The changes in Abnormal Involuntary Movement Scale (AIMS) total score for study completers from baseline to endpoint in the risperidone group (n = 21) and the olanzapine group (n = 23) were −9.0 ± 7.1 and −7.8 ± 8.1, respectively. The degree of AIMS total score reduction in study completers was slightly higher than in the last-observation-carried-forward (LOCF) analysis. This is compatible with the general concept that analysis of study completers will overestimate the effects of study medications because study completers are more likely to represent the patients with better efficacy and fewer adverse events. The results of statistical analyses of group difference were similar, regardless of whether LOCF analysis or compliance analysis with completers only was used. The details of the latter analysis will be provided upon request.

Suzuki et al cited some references regarding prohibition of use of anticholinergics during the study period and the incidences of TD across different antipsychotic treatments and tried to apply the results in those papers to our work. However, those references were not related to schizophrenia patients with existing TD, and patients with and without existing TD may be completely different populations. To apply the results seen in a population without TD to a population with TD is questionable. Due to ethical concerns, our study design did not include a control group treated with first-generation antipsychotics. Hence, we cannot make a comparison between the effects of first- and second-generation antipsychotics in schizophrenia patients with existing TD.

References

1. Chan HY, Chiang SC, Chang CJ, et al. A randomized controlled trial of risperidone and olanzapine for schizophrenic patients with neuroleptic-induced tardive dyskinesia. J Clin Psychiatry. 2010;71(9):1226-1233. PubMed doi:10.4088/JCP.09m05155yel

2. Bai YM, Yu SC, Lin CC. Risperidone for severe tardive dyskinesia: a 12-week randomized, double-blind, placebo-controlled study. J Clin Psychiatry. 2003;64(11):1342-1348. PubMed doi:10.4088/JCP.v64n1110

3. Emsley R, Turner HJ, Schronen J, et al.
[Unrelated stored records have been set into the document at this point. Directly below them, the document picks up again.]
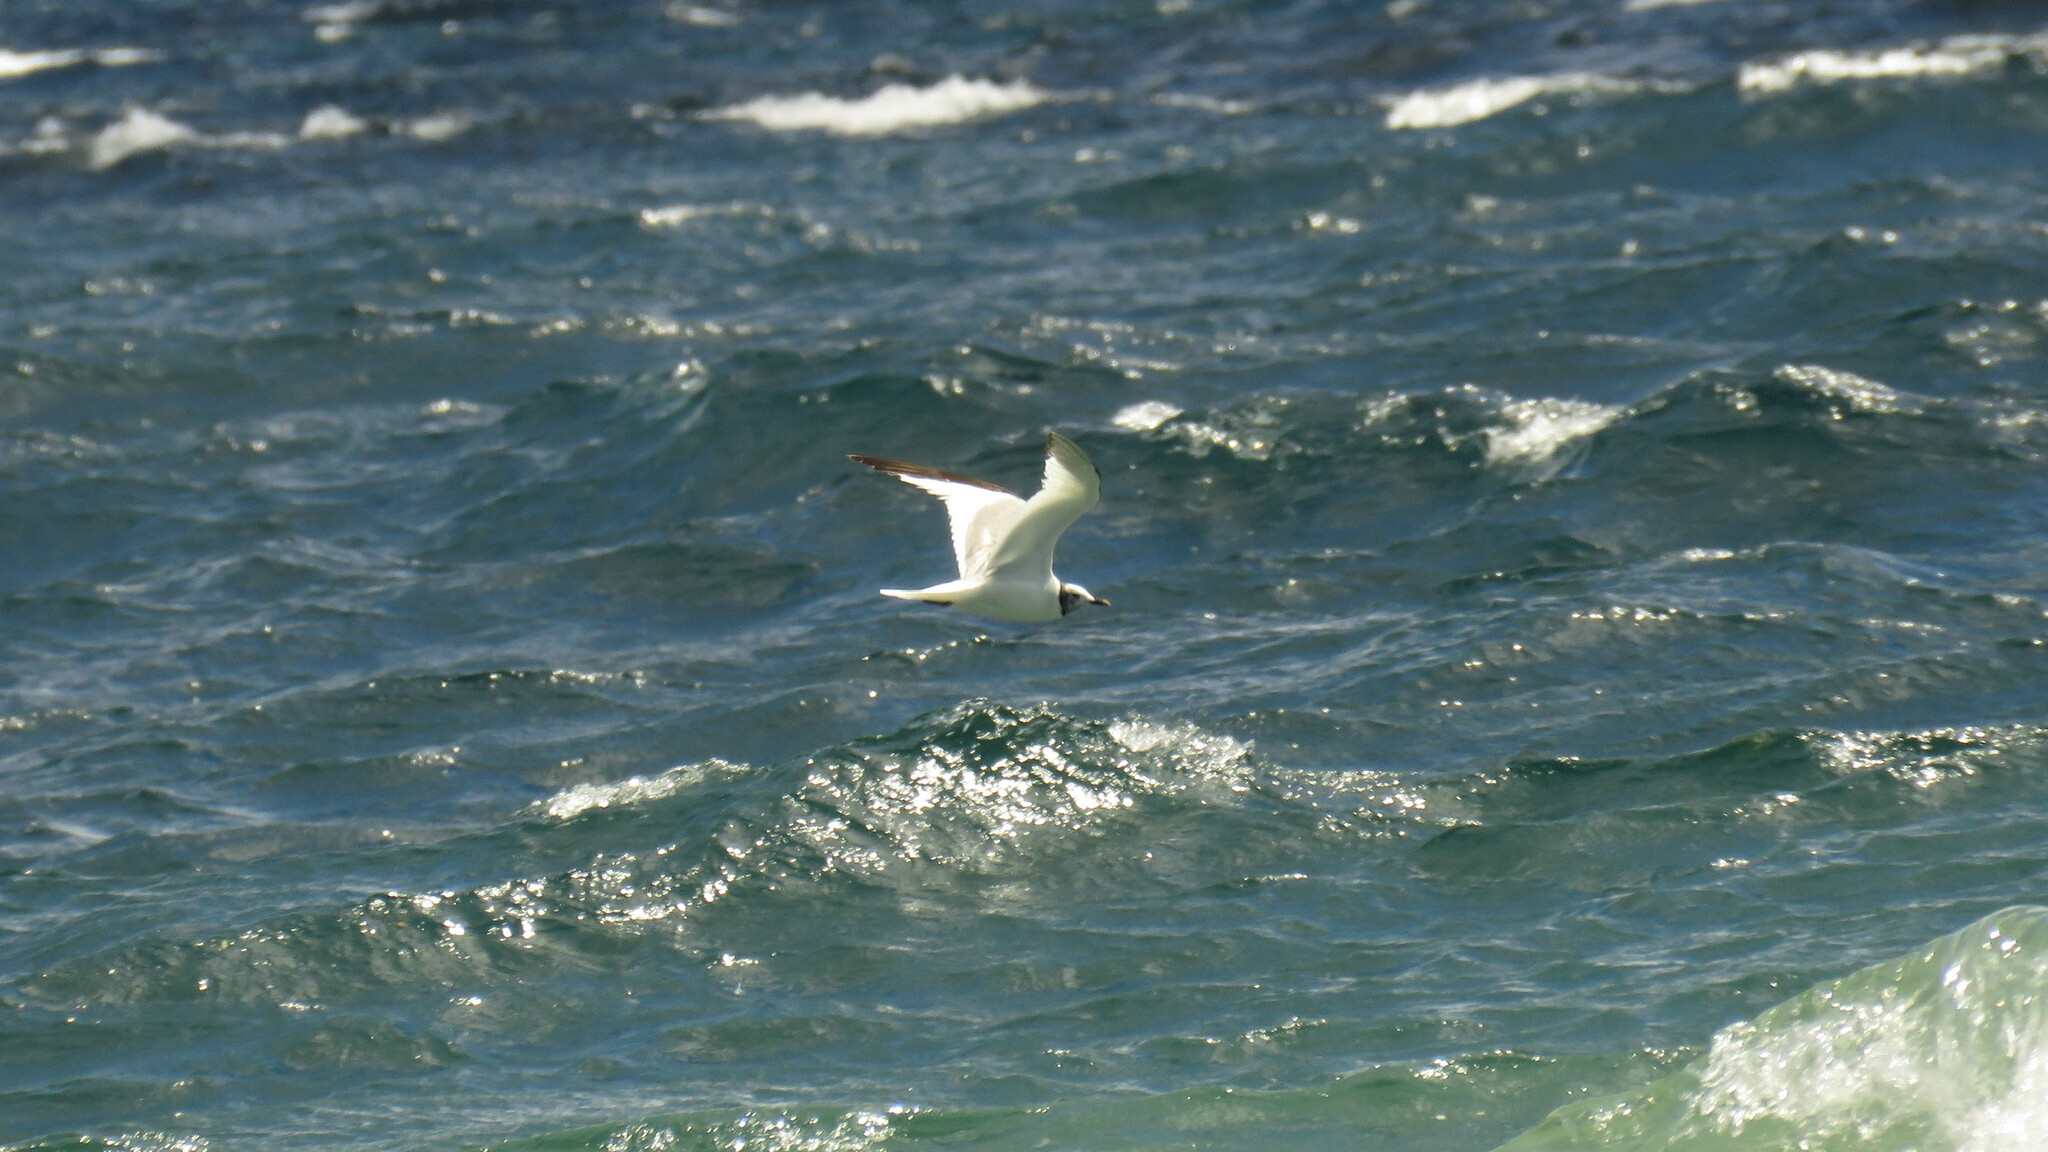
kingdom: Animalia
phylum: Chordata
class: Aves
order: Charadriiformes
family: Laridae
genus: Xema
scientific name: Xema sabini
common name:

A single-blind, randomized trial comparing quetiapine and haloperidol in the treatment of tardive dyskinesia. J Clin Psychiatry. 2004;65(5):696-701. PubMed doi:10.4088/JCP.v65n0516

4. Soares KV, McGrath JJ. Anticholinergic medication for neuroleptic-induced tardive dyskinesia. Cochrane Database Syst Rev. 2000;(2):CD000204. PubMed

5. Tammenmaa IA, McGrath JJ, Sailas E, et al. Cholinergic medication for neuroleptic-induced tardive dyskinesia. Cochrane Database Syst Rev. 2002;(3):CD000207. PubMed

6. Kapur S, Zipursky RB, Remington G. Clinical and theoretical implications of 5-HT2 and D2 receptor occupancy of clozapine, risperidone, and olanzapine in schizophrenia. Am J Psychiatry. 1999;156(2):286-293. PubMed

Hung-Yu Chan, MD, PhD

[email protected]

Susan S.-F. Gau, MD, PhD

Author affiliations: Taoyuan Mental Hospital, Taoyuan County; and Department of Psychology, Chung Yuan Christian University, Chung-Li (Dr Chan); National Taiwan University Hospital, Taipei (both authors); and National Taiwan University College of Medicine, Taipei (Dr Gau), Taiwan. Potential conflicts of interest: Dr Chan has received speech honoraria from Astellas, AstraZeneca, Eli Lilly, Janssen, Otsuka, Pfizer, and Sanofi Aventis. Dr Gau declares no conflicts of interest. Funding/support: None reported.